RECORDS FOR THE TASK ->

┌──

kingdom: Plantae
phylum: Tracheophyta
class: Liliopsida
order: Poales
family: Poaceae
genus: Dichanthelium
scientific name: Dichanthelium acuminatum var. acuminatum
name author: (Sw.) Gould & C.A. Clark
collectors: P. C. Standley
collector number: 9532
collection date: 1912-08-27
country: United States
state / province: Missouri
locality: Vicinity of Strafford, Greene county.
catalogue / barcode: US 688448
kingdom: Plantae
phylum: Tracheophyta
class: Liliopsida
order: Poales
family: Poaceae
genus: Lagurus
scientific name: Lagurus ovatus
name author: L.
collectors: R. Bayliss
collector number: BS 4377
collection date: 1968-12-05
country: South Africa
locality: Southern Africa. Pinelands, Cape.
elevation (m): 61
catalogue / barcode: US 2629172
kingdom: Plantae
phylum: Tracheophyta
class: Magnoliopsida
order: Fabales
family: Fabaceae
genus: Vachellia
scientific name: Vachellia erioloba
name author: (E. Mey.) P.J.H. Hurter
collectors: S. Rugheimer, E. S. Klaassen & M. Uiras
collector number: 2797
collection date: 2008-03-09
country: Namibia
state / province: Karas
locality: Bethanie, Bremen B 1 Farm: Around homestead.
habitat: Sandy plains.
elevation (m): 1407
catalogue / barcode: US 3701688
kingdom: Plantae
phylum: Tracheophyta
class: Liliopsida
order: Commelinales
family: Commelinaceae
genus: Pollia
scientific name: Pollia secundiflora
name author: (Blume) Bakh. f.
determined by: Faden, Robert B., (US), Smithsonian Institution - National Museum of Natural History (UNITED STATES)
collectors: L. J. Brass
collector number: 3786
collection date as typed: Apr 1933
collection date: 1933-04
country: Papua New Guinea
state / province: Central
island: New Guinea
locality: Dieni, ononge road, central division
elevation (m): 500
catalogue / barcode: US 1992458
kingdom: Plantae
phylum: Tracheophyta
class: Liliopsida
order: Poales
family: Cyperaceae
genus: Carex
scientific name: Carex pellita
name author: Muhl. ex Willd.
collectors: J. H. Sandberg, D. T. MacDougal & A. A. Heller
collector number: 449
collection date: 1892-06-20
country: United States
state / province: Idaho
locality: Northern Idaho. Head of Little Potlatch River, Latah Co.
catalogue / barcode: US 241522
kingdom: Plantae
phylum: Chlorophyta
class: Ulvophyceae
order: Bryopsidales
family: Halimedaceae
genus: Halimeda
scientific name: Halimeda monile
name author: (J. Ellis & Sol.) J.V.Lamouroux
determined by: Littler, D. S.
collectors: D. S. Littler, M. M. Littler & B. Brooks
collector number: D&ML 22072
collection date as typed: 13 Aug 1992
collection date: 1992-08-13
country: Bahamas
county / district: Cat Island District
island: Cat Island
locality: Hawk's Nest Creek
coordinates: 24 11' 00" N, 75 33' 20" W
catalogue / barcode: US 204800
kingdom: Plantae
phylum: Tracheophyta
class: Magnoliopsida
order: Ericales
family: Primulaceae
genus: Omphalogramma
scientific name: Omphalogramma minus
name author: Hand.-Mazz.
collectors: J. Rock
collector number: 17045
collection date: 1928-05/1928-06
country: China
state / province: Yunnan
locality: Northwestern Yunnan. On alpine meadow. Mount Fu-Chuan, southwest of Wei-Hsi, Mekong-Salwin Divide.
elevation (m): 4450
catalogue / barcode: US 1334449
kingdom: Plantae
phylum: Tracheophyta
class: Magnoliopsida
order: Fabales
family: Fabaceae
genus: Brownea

└──

YOUR GOAL ->
Please update all of the material above by replacing "catalogue / barcode" with "catalog number" everywhere it occurs. Leave every other line unchanged.

RESULT OF THE EXERCISE ->
kingdom: Plantae
phylum: Tracheophyta
class: Liliopsida
order: Poales
family: Poaceae
genus: Dichanthelium
scientific name: Dichanthelium acuminatum var. acuminatum
name author: (Sw.) Gould & C.A. Clark
collectors: P. C. Standley
collector number: 9532
collection date: 1912-08-27
country: United States
state / province: Missouri
locality: Vicinity of Strafford, Greene county.
catalog number: US 688448
kingdom: Plantae
phylum: Tracheophyta
class: Liliopsida
order: Poales
family: Poaceae
genus: Lagurus
scientific name: Lagurus ovatus
name author: L.
collectors: R. Bayliss
collector number: BS 4377
collection date: 1968-12-05
country: South Africa
locality: Southern Africa. Pinelands, Cape.
elevation (m): 61
catalog number: US 2629172
kingdom: Plantae
phylum: Tracheophyta
class: Magnoliopsida
order: Fabales
family: Fabaceae
genus: Vachellia
scientific name: Vachellia erioloba
name author: (E. Mey.) P.J.H. Hurter
collectors: S. Rugheimer, E. S. Klaassen & M. Uiras
collector number: 2797
collection date: 2008-03-09
country: Namibia
state / province: Karas
locality: Bethanie, Bremen B 1 Farm: Around homestead.
habitat: Sandy plains.
elevation (m): 1407
catalog number: US 3701688
kingdom: Plantae
phylum: Tracheophyta
class: Liliopsida
order: Commelinales
family: Commelinaceae
genus: Pollia
scientific name: Pollia secundiflora
name author: (Blume) Bakh. f.
determined by: Faden, Robert B., (US), Smithsonian Institution - National Museum of Natural History (UNITED STATES)
collectors: L. J. Brass
collector number: 3786
collection date as typed: Apr 1933
collection date: 1933-04
country: Papua New Guinea
state / province: Central
island: New Guinea
locality: Dieni, ononge road, central division
elevation (m): 500
catalog number: US 1992458
kingdom: Plantae
phylum: Tracheophyta
class: Liliopsida
order: Poales
family: Cyperaceae
genus: Carex
scientific name: Carex pellita
name author: Muhl. ex Willd.
collectors: J. H. Sandberg, D. T. MacDougal & A. A. Heller
collector number: 449
collection date: 1892-06-20
country: United States
state / province: Idaho
locality: Northern Idaho. Head of Little Potlatch River, Latah Co.
catalog number: US 241522
kingdom: Plantae
phylum: Chlorophyta
class: Ulvophyceae
order: Bryopsidales
family: Halimedaceae
genus: Halimeda
scientific name: Halimeda monile
name author: (J. Ellis & Sol.) J.V.Lamouroux
determined by: Littler, D. S.
collectors: D. S. Littler, M. M. Littler & B. Brooks
collector number: D&ML 22072
collection date as typed: 13 Aug 1992
collection date: 1992-08-13
country: Bahamas
county / district: Cat Island District
island: Cat Island
locality: Hawk's Nest Creek
coordinates: 24 11' 00" N, 75 33' 20" W
catalog number: US 204800
kingdom: Plantae
phylum: Tracheophyta
class: Magnoliopsida
order: Ericales
family: Primulaceae
genus: Omphalogramma
scientific name: Omphalogramma minus
name author: Hand.-Mazz.
collectors: J. Rock
collector number: 17045
collection date: 1928-05/1928-06
country: China
state / province: Yunnan
locality: Northwestern Yunnan. On alpine meadow. Mount Fu-Chuan, southwest of Wei-Hsi, Mekong-Salwin Divide.
elevation (m): 4450
catalog number: US 1334449
kingdom: Plantae
phylum: Tracheophyta
class: Magnoliopsida
order: Fabales
family: Fabaceae
genus: Brownea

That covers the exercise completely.